Text under study section start
Upon completing subspecialty training, Durie joined the Medical Faculty of the University of Arizona College of Medicine - Tucson in 1972 where he progressed to Full Professor status in the Section of Hematology/Oncology in 1981. He served as Head of the Hematology Section and Director of the Myeloma Program. In 1989, he became a professor and Head of the Department of Clinical and Laboratory Hematology at the University of London where he also established a myeloma program. In 1992, he returned to the United States in the Division of Hematology/Oncology at Cedars-Sinai Medical Center in Los Angeles. Upon return to the United States, he assume Directorship of the Hematological Research and Myeloma Programs for Aptium Oncology Inc. (subsequently AMyC Myeloma Consortium) also based at Cedars-Sinai Medical Center in the Comprehensive Cancer Center Division. He currently remains as a myeloma specialist physician

== Career and research ==

=== Development of A Staging System ===

Durie's key research articles have focused on classifying and staging myeloma. Durie's first faculty position at the University of Arizona was with Sydney Salmon with the assignment to develop a clinical staging system for multiple myeloma. This was based upon a new system for directly measuring the number of myeloma cells within the body, an approach which led to the publication of a seminal paper on myeloma staging in the journal Cancer in 1975, which has been cited more than 3000 times by other scientists. This publication continues to be referenced as the standard way to clinically stage multiple myeloma, named the Durie-Salmon Staging System. Durie has co-authored two updates to the staging system.
Text under study section end
Supplied data section start
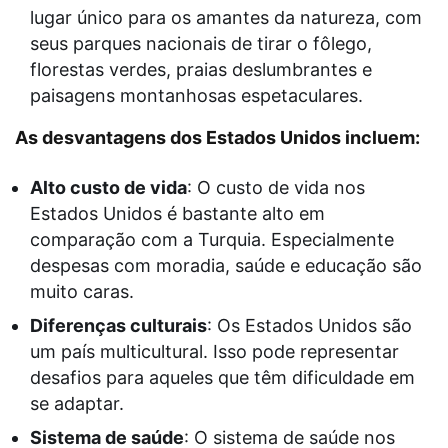
lugar único para os amantes da natureza, com
seus parques nacionais de tirar o fôlego,
florestas verdes, praias deslumbrantes e
paisagens montanhosas espetaculares.
As desvantagens dos Estados Unidos incluem:
Alto custo de vida
: O custo de vida nos
Estados Unidos é bastante alto em
comparação com a Turquia. Especialmente
despesas com moradia, saúde e educação são
muito caras.
Diferenças culturais
: Os Estados Unidos são
um país multicultural. Isso pode representar
desafios para aqueles que têm dificuldade em
se adaptar.
Sistema de saúde
: O sistema de saúde nos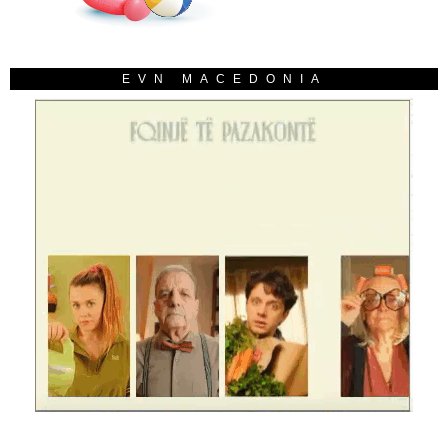
EVN MACEDONIA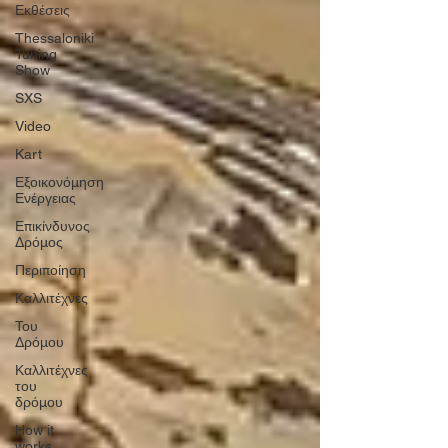
Εκθέσεις
Thessaloniki
Tuning
Show
SXS
Video
Kart
Εξοικονόμηση
Ενέργειας
Επικίνδυνος
Δρόμος
Περιποίηση
Καλλιτέχνες
Του
Δρόμου
Καλλιτέχνες
του
δρόμου
How it
works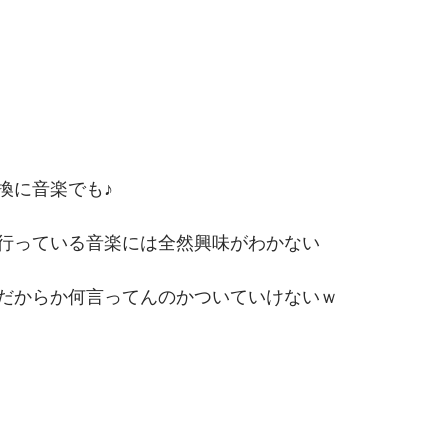
換に音楽でも♪
行っている音楽には全然興味がわかない
だからか何言ってんのかついていけないｗ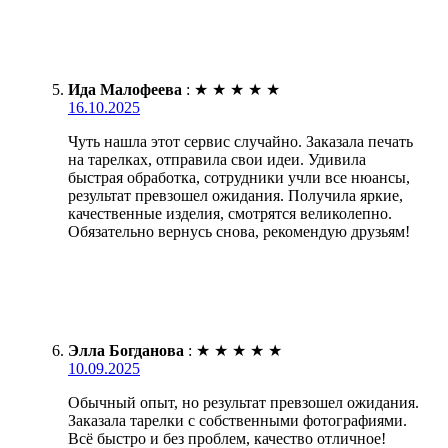
Ида Малофеева
:
★
★
★
★
★
16.10.2025
Чуть нашла этот сервис случайно. Заказала печать
на тарелках, отправила свои идеи. Удивила
быстрая обработка, сотрудники учли все нюансы,
результат превзошел ожидания. Получила яркие,
качественные изделия, смотрятся великолепно.
Обязательно вернусь снова, рекомендую друзьям!
Элла Богданова
:
★
★
★
★
★
10.09.2025
Обычный опыт, но результат превзошел ожидания.
Заказала тарелки с собственными фотографиями.
Всё быстро и без проблем, качество отличное!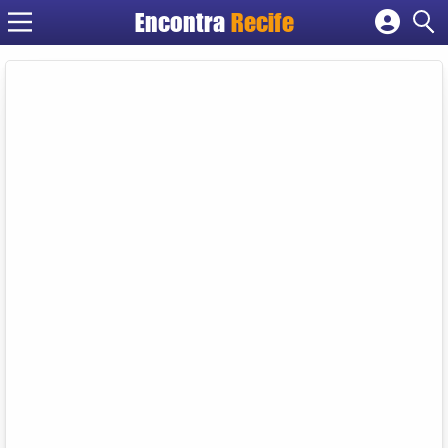
Encontra
Recife
Cadastrar empresa
Fazer login
Criar conta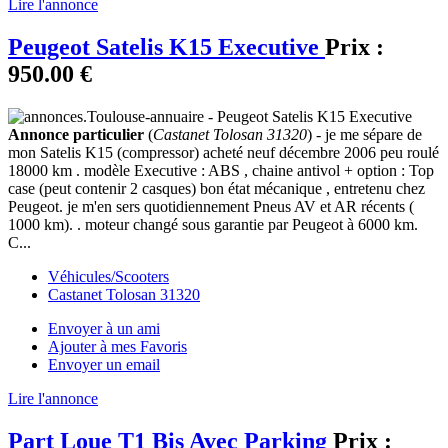
Lire l'annonce
Peugeot Satelis K15 Executive
Prix :
950.00 €
Annonce particulier
(
Castanet Tolosan 31320
) - je me sépare de
mon Satelis K15 (compressor) acheté neuf décembre 2006 peu roulé
18000 km . modèle Executive : ABS , chaine antivol + option : Top
case (peut contenir 2 casques) bon état mécanique , entretenu chez
Peugeot. je m'en sers quotidiennement Pneus AV et AR récents (
1000 km). . moteur changé sous garantie par Peugeot à 6000 km.
C...
Véhicules/Scooters
Castanet Tolosan 31320
Envoyer à un ami
Ajouter à mes Favoris
Envoyer un email
Lire l'annonce
Part Loue T1 Bis Avec Parking
Prix :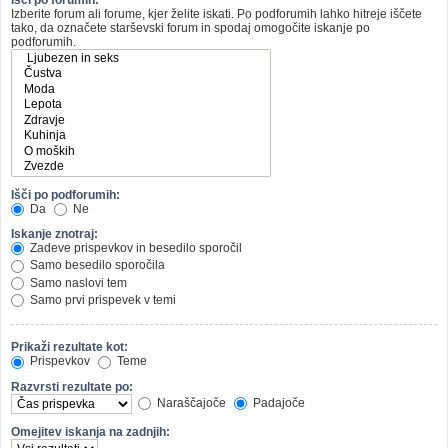
Izberite forum ali forume, kjer želite iskati. Po podforumih lahko hitreje iščete
tako, da označete starševski forum in spodaj omogočite iskanje po
podforumih.
Išči po podforumih:
Da
Ne
Iskanje znotraj:
Zadeve prispevkov in besedilo sporočil
Samo besedilo sporočila
Samo naslovi tem
Samo prvi prispevek v temi
Prikaži rezultate kot:
Prispevkov
Teme
Razvrsti rezultate po:
Naraščajoče
Padajoče
Omejitev iskanja na zadnjih: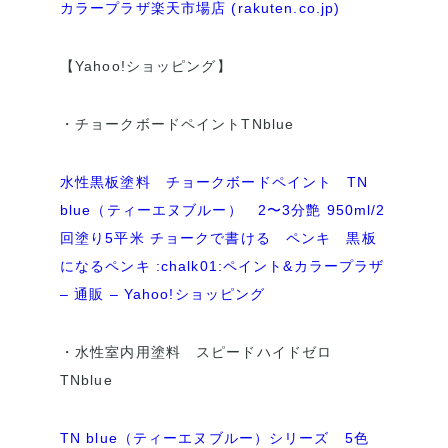
カラープラザ楽天市場店 (rakuten.co.jp)
【Yahoo!ショッピング】
・チョークボードペイントTNblue
水性黒板塗料 チョークボードペイント TN
blue（ティーエヌブルー） 2〜3分艶 950ml/2
回塗り5平米 チョークで書ける ペンキ 黒板
になるペンキ :chalk01:ペイント&カラープラザ
– 通販 – Yahoo!ショッピング
・水性室内用塗料 スピードハイドゼロ
TNblue
TN blue（ティーエヌブルー）シリーズ 5色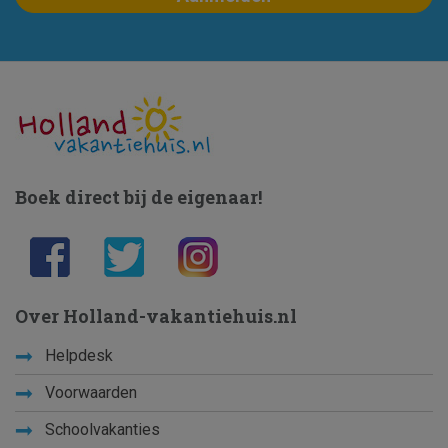
Boek direct bij de eigenaar!
Over Holland-vakantiehuis.nl
Helpdesk
Voorwaarden
Schoolvakanties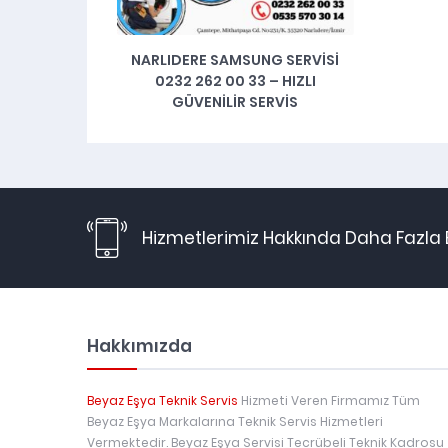
NARLIDERE SAMSUNG SERVISI
0232 262 00 33 – HIZLI
GÜVENILIR SERVIS
Hizmetlerimiz Hakkında Daha Fazla B
Hakkımızda
Beyaz Eşya Teknik Servis
Hizmeti Veren Firmamız Tüm
Beyaz Eşya Markalarına Teknik Servis Hizmetleri
Vermektedir. Beyaz Eşya Servisi Tecrübeli Teknik Kadrosu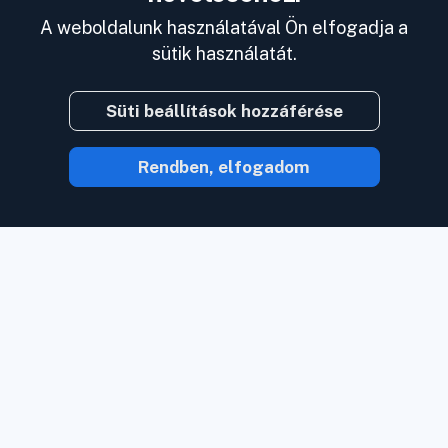
A weboldalunk használatával Ön elfogadja a
sütik használatát.
Süti beállítások hozzáférése
Rendben, elfogadom
Az Inoreaderrel a tartalom jön Önhöz,
amint az elérhető.
Kövessen
weboldalakat, podcastokat, blogokat,
hírleveleket és a közösségi médiát.
Élvezze egy helyen mindazt, ami fontos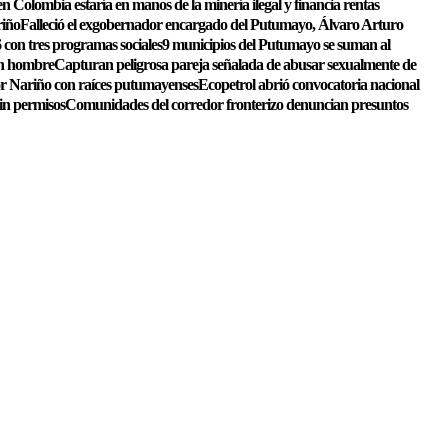
n Colombia estaría en manos de la minería ilegal y financia rentas
riño
Falleció el exgobernador encargado del Putumayo, Álvaro Arturo
 con tres programas sociales
9 municipios del Putumayo se suman al
un hombre
Capturan peligrosa pareja señalada de abusar sexualmente de
or Nariño con raíces putumayenses
Ecopetrol abrió convocatoria nacional
sin permisos
Comunidades del corredor fronterizo denuncian presuntos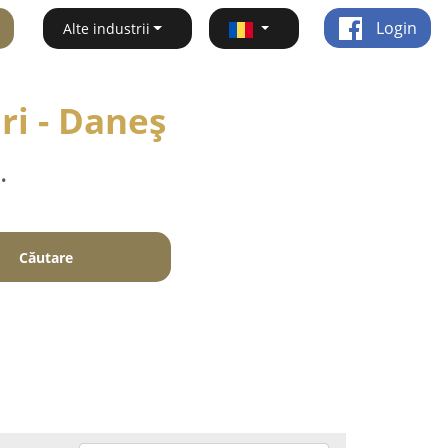
Login
Alte industrii
ri - Daneş
.
Căutare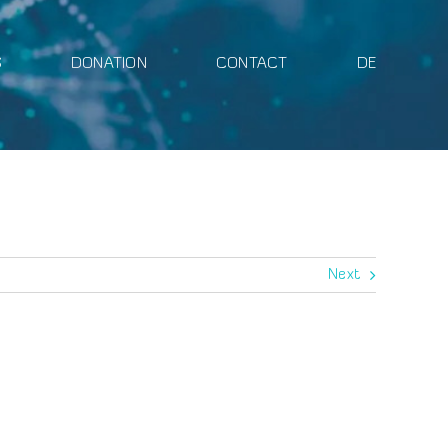
S
DONATION
CONTACT
DE
Next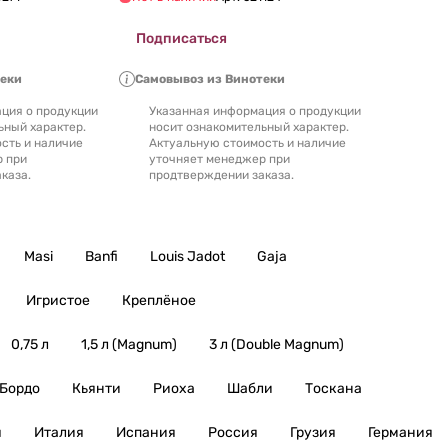
Подписаться
теки
Самовывоз из Винотеки
ция о продукции
Указанная информация о продукции
ьный характер.
носит ознакомительный характер.
сть и наличие
Актуальную стоимость и наличие
р при
уточняет менеджер при
каза.
продтверждении заказа.
Masi
Banfi
Louis Jadot
Gaja
Игристое
Креплёное
0,75 л
1,5 л (Magnum)
3 л (Double Magnum)
Бордо
Кьянти
Риоха
Шабли
Тоскана
я
Италия
Испания
Россия
Грузия
Германия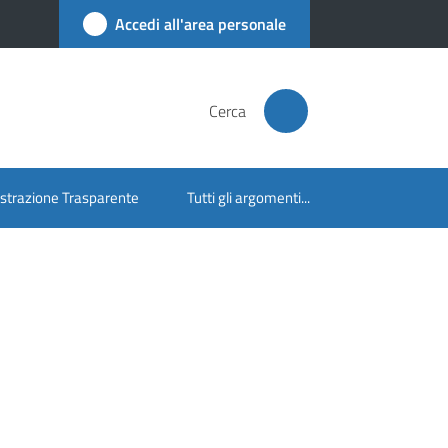
Accedi all'area personale
Cerca
trazione Trasparente
Tutti gli argomenti...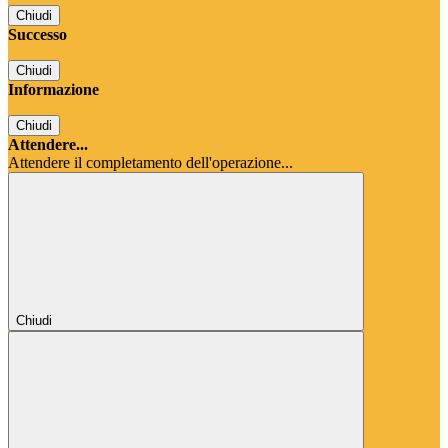
Chiudi
Successo
Chiudi
Informazione
Chiudi
Attendere...
Attendere il completamento dell'operazione...
Chiudi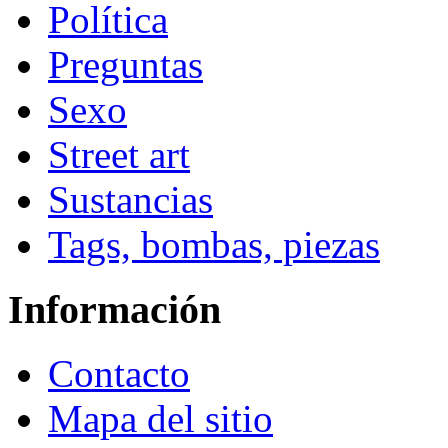
Política
Preguntas
Sexo
Street art
Sustancias
Tags, bombas, piezas
Información
Contacto
Mapa del sitio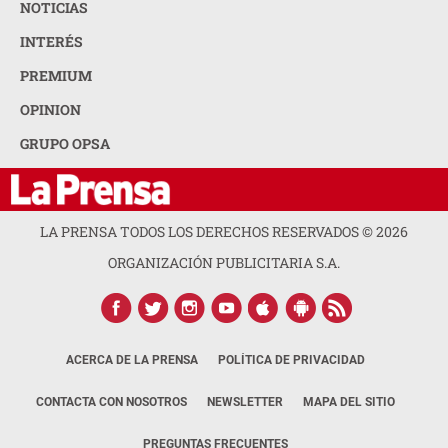
NOTICIAS
INTERÉS
PREMIUM
OPINION
GRUPO OPSA
LA PRENSA TODOS LOS DERECHOS RESERVADOS ©
2026
ORGANIZACIÓN PUBLICITARIA S.A.
ACERCA DE LA PRENSA
POLÍTICA DE PRIVACIDAD
CONTACTA CON NOSOTROS
NEWSLETTER
MAPA DEL SITIO
PREGUNTAS FRECUENTES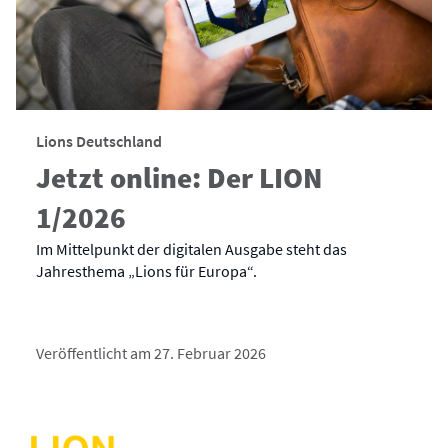
Lions Deutschland
Jetzt online: Der LION
1/2026
Im Mittelpunkt der digitalen Ausgabe steht das
Jahresthema „Lions für Europa“.
Veröffentlicht am 27. Februar 2026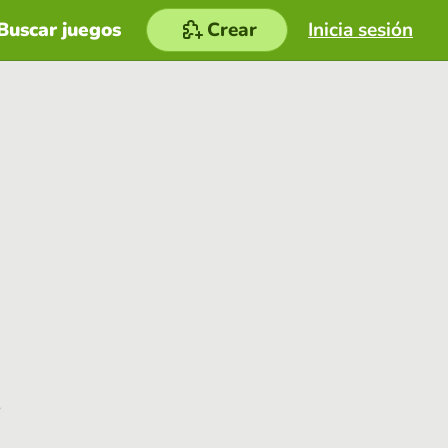
Buscar juegos
Crear
Inicia sesión
e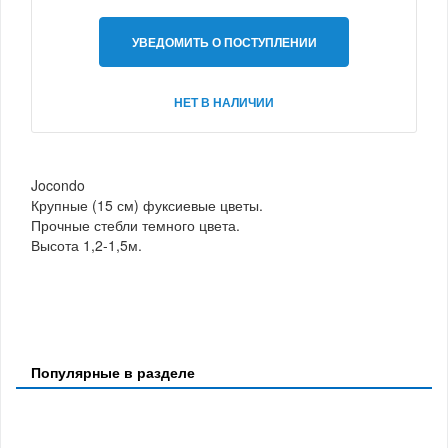
УВЕДОМИТЬ О ПОСТУПЛЕНИИ
НЕТ В НАЛИЧИИ
Jocondo
Крупные (15 см) фуксиевые цветы.
Прочные стебли темного цвета.
Высота 1,2-1,5м.
Популярные в разделе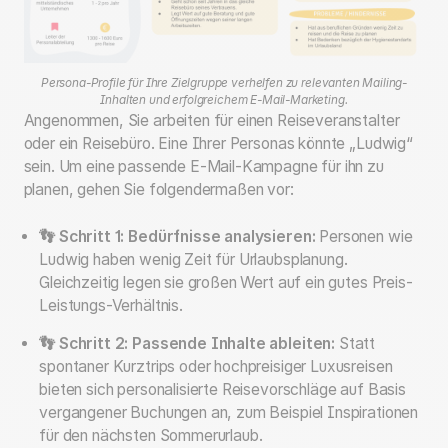
Persona-Profile für Ihre Zielgruppe verhelfen zu relevanten Mailing-
Inhalten und erfolgreichem E-Mail-Marketing.
Angenommen, Sie arbeiten für einen Reiseveranstalter
oder ein Reisebüro. Eine Ihrer Personas könnte „Ludwig“
sein. Um eine passende E-Mail-Kampagne für ihn zu
planen, gehen Sie folgendermaßen vor:
👣 Schritt 1: Bedürfnisse analysieren:
Personen wie
Ludwig haben wenig Zeit für Urlaubsplanung.
Gleichzeitig legen sie großen Wert auf ein gutes Preis-
Leistungs-Verhältnis.
👣 Schritt 2: Passende Inhalte ableiten:
Statt
spontaner Kurztrips oder hochpreisiger Luxusreisen
bieten sich personalisierte Reisevorschläge auf Basis
vergangener Buchungen an, zum Beispiel Inspirationen
für den nächsten Sommerurlaub.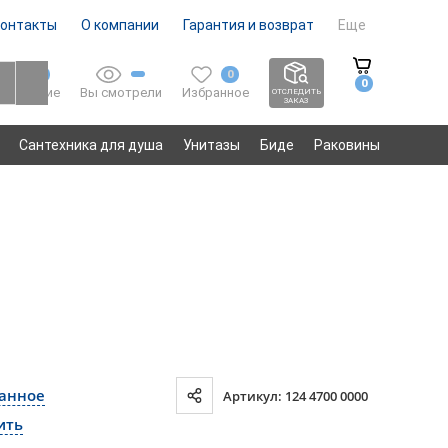
онтакты
О компании
Гарантия и возврат
Еще
0
0
0
Вы смотрели
Избранное
Сравнение
ОТСЛЕДИТЬ
ЗАКАЗ
Сантехника для душа
Унитазы
Биде
Раковины
ранное
Артикул: 124 4700 0000
ить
Supplied data section end
**Prompt 1**
Do the following statements agree with the passage on Durie's career? For each, answer yes or no and quote the words of the passage that decide it. (a) Durie reached Full Professor status at the University of Arizona in 1981. (b) In 1989 Durie became Head of the Department of Clinical and Laboratory Hematology at the University of London. (c) The seminal paper on myeloma staging appeared in the journal Cancer in 1980.
**Prompt 2**
Which years does the passage on Durie's career mention? List every one, in the order they appear.
**Prompt 3**
Write the next part of the passage on Durie's career, starting after its final sentence.

**Reply 1**
(a) Yes: "he progressed to Full Professor status in the Section of Hematology/Oncology in 1981."
(b) Yes: "In 1989, he became a professor and Head of the Department of Clinical and Laboratory Hematology at the University of London"
(c) No: "the publication of a seminal paper on myeloma staging in the journal Cancer in 1975"

**Reply 2**
1972, 1981, 1989, 1992, 1975

**Reply 3**
=== Myeloma research ===

Salmon and Durie authored a paper that concluded that the pretreatment labeling index provides helpful prognostic information in addition to tumor mass staging, which was patented. Furthermore, Durie showed it was possible to stratify myeloma patients based on combinations of serum beta 2 microglobulin with both albumin and age, producing significant separation of patients into low-, intermediate-, and high-risk categories. His research concluded that serum beta 2 microglobulin is the most powerful prognostic factor currently available for multiple myeloma. In 2006, Durie and team created an international uniform response criteria for multiple myeloma, which became very substantial for use by doctors and other researchers. Durie co-authored an update to the response criteria in 2016

=== The Creation of The International Myeloma Foundation: Accelerating the search for a cure ===

In 1990, Durie co-created a non-profit foundation, the International Myeloma Foundation. Formed in conjunction with Brian Novis and Susie Lavitt. Durie has continued to serve as chairman of the board and Scientific Director. The foundation has established myeloma patient support groups in the US and globally, created th p International Myeloma Working Group ] with 250 myeloma experts to conduct collaborative research and guideline development, and established the Black Swan Research Initiative to conduct treatment trials.

== Awards and distinctions ==

Durie is a Leukemia Society of America Scholar and a U.S. Hematologic Research Foundation Annual Awardee. Hr received the 2006 Robert A. Kyle Lifetime Achievement Award, which honors a physician in myeloma research. In 2009, he received the Waldenström's Award in recognition of his contributions to that field. He was awarded an Honorary Doctorate of Medicine from the Vrije Universiteit Brussel in 2019.

=== Awards ===

1991	5th Annual Hematological Research Award

2002	Nuclear Medicine First Prize Award

2006	Robert A. Kyle Lifetime Achievement Award

2009	Waldenström Award for Myeloma Research

2014	Mayo Distinguished Alumni Award

2019	Honorary Doctorate of Medicine: Free University of Brussels

== Publications ==

Durie has written over 600 research papers, sixteen book chapters, and five books.